Is this within the expected/intended use of Duplicati? Any suggestions for configuration knobs to tune? I would expect enabling usn-policy might be worthwhile?

I intend to store this backup directly to B2 (this is a different environment than my local+copy-to-cloud question, I’m exploring where Duplicati would be a good fit, ideally I’d like to find a solution that works across the gambit of data under my responsibility to replace the piecemeal solutions I rely on now).

drakar2007 · April 16, 2018, 10:39pm

As long as the line of demarcation is pretty clear and easily established/maintained, it might be worth your while to set up 2 discrete backup sets, one for the more “immutable” subset of files, and one for the more dynamic subset.
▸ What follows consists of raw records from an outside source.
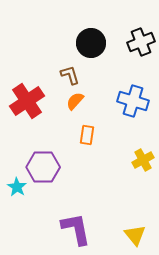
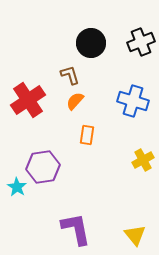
red cross: moved 1 px right, 1 px up
purple hexagon: rotated 8 degrees counterclockwise
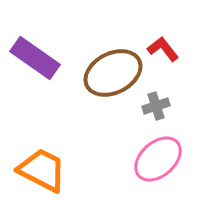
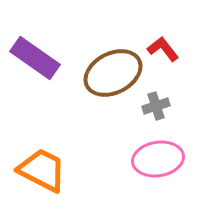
pink ellipse: rotated 33 degrees clockwise
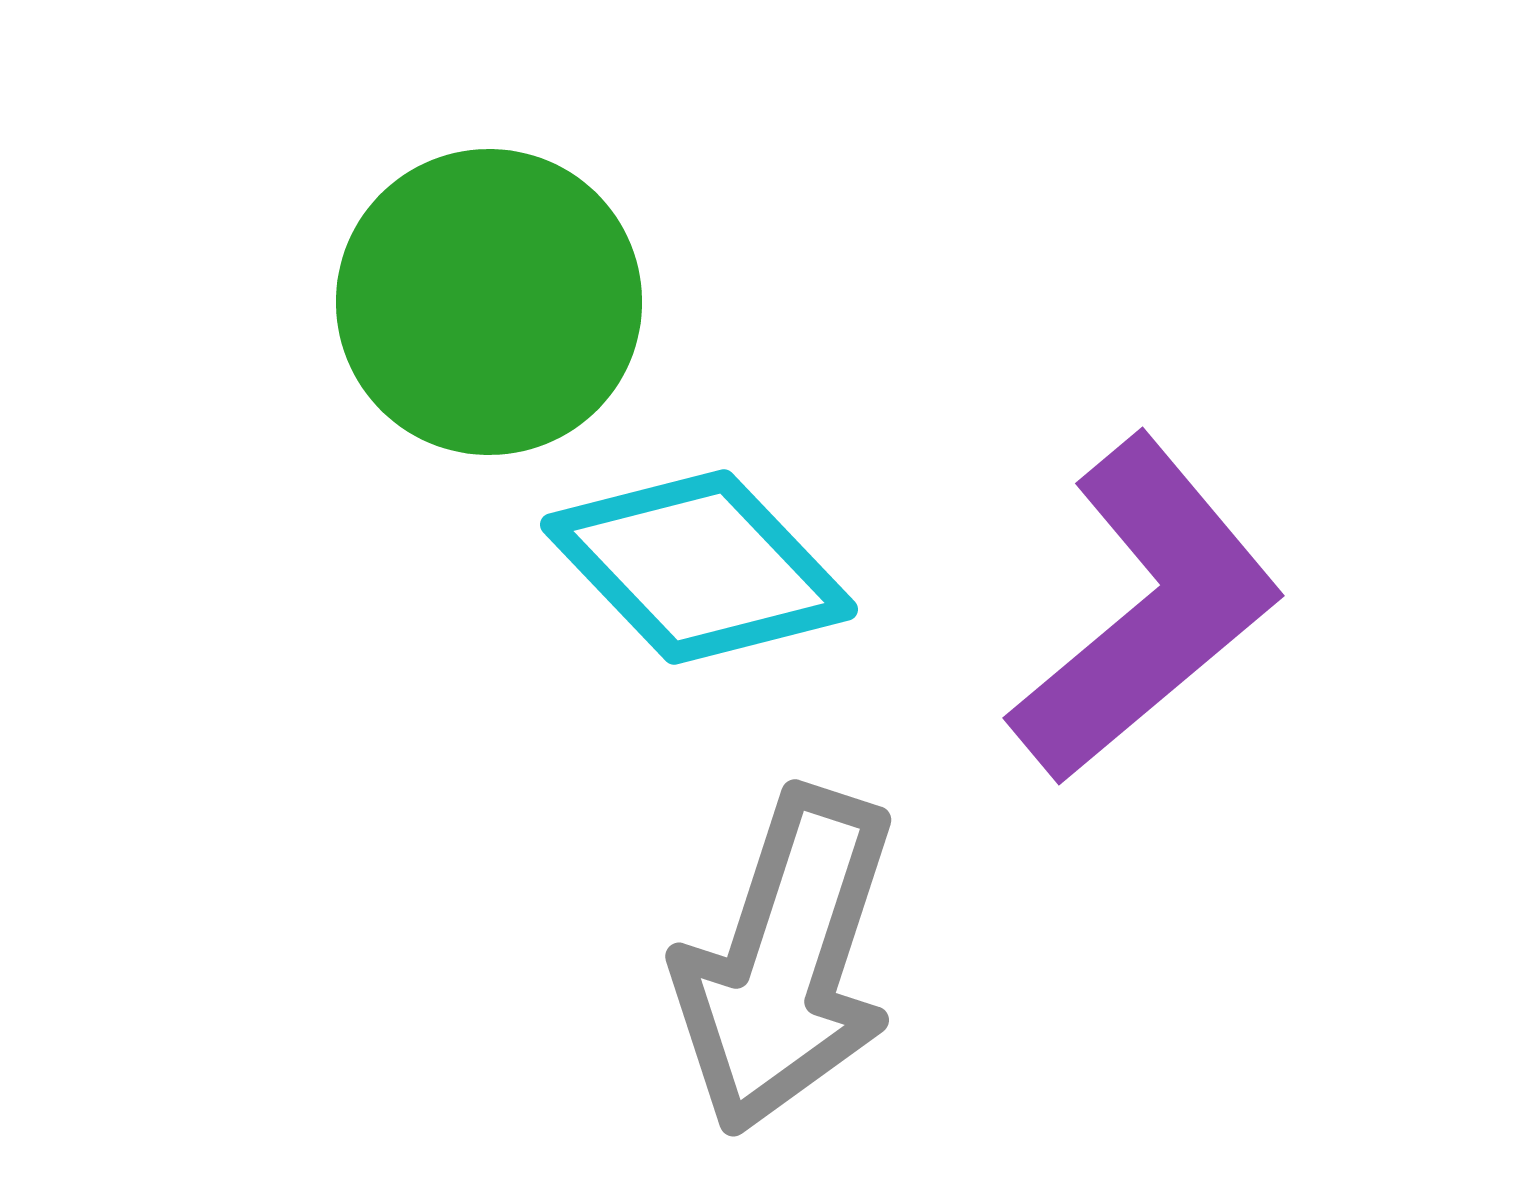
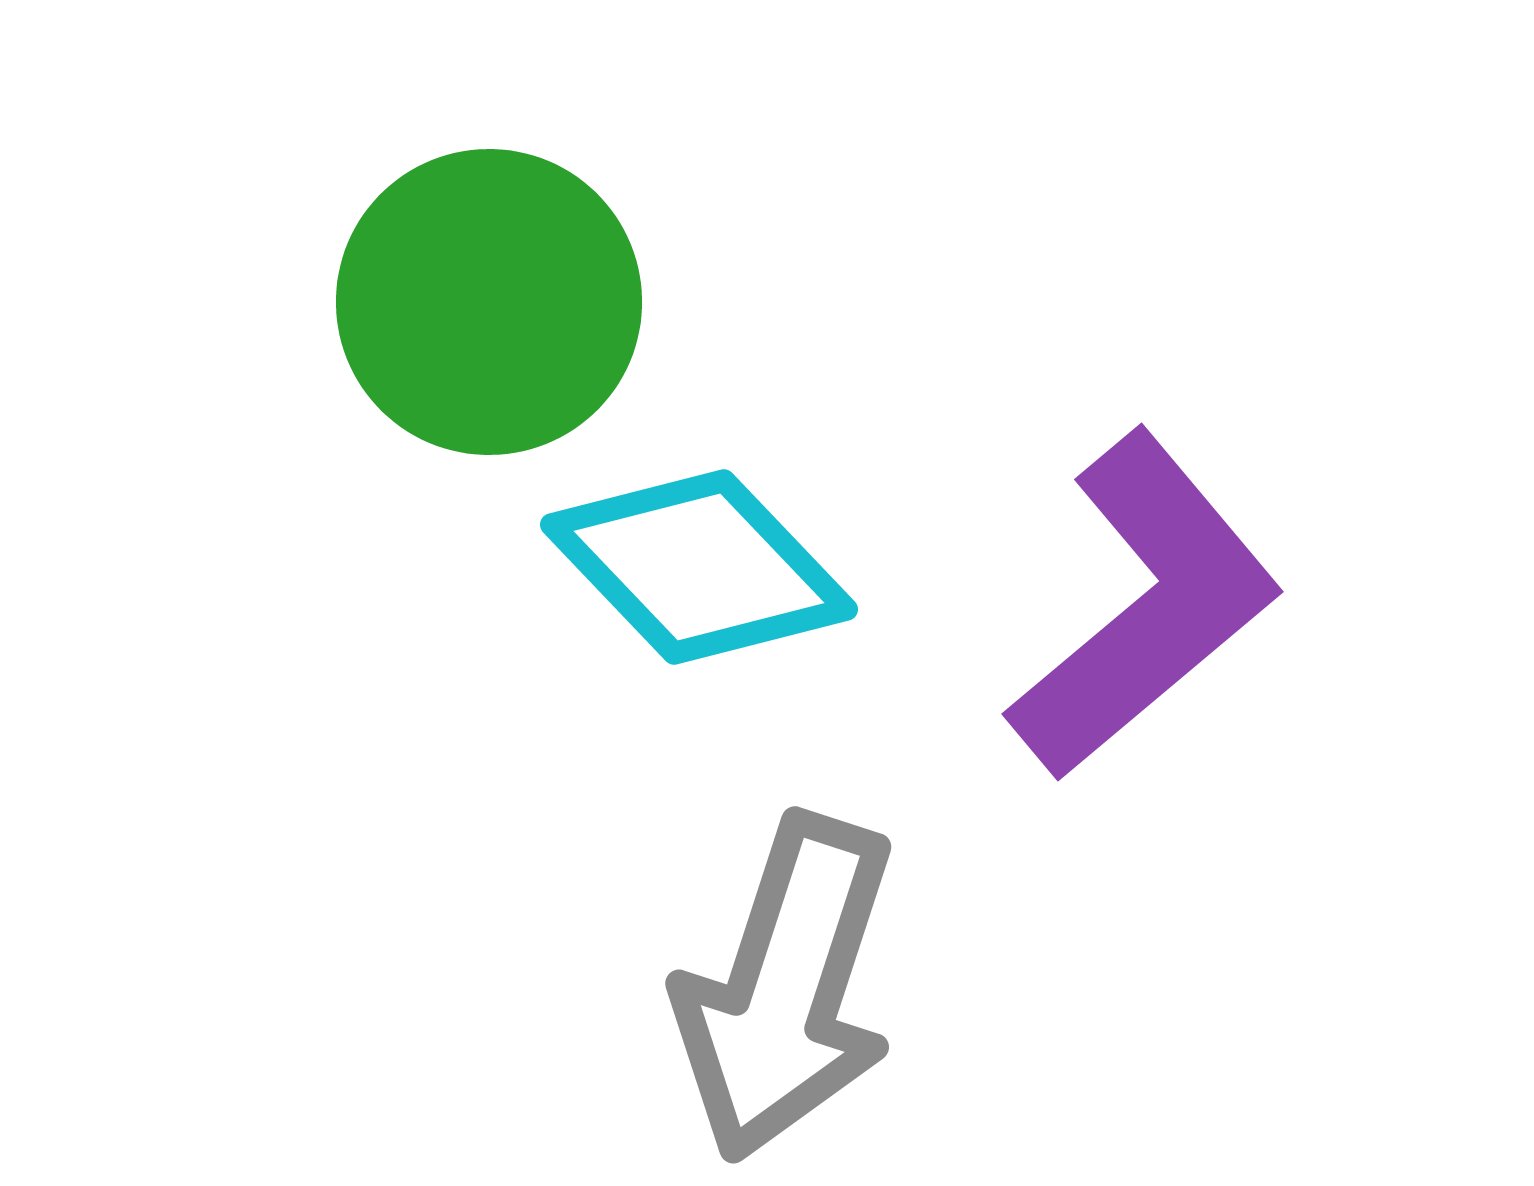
purple L-shape: moved 1 px left, 4 px up
gray arrow: moved 27 px down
Various settings would most likely have different sweet spots between these two - the main ones I can think of off the top of my head will be volume size (larger for the more constant files, smaller for the more static ones), and frequency of backup job runs. Also you would probably want to implement, tweak and finetune Retention Policy settings, being especially heavy-handed on the set with the more static files (and by that i just mean they’d be thinned out more quickly and more heavily, and maybe with a shorter max lifespan if any).

cpo · April 17, 2018, 11:37am

Hi there
I use duplicati with backup sets containing up to 3.2 mio. files and 7 TB data.
Runs fine, except loading and/or rebuliding DBs takes a while

TheDaveCA · April 17, 2018, 6:19pm

Unfortunately it’s the bigger static set of files that really matter, the dynamic set is basically just metadata describing the static data set (plus some user-set flags). The data in the dynamic set is added/removed automatically based on the presence of the static set. I think it makes the most sense to match the backup and retention policies, but I need to ponder possible restore scenarios.

I’m running a backup on what was intended to be a subset of the static data, but due to a copy/paste mistake in the configuration there is no --exclude, so it turns out I’m less than an hour away from having a first full backup. If I need to tweak further I’m willing to delete and restart, but this gives me a starting point to test against.

Awesome, thanks! My biggest worry is being on the edge of what has been done before as this means I can bump into all sorts of undiscovered weirdness.

Thanks to both! I’ll post again if I run into any issues, but at least the initial run seems to be pretty smooth.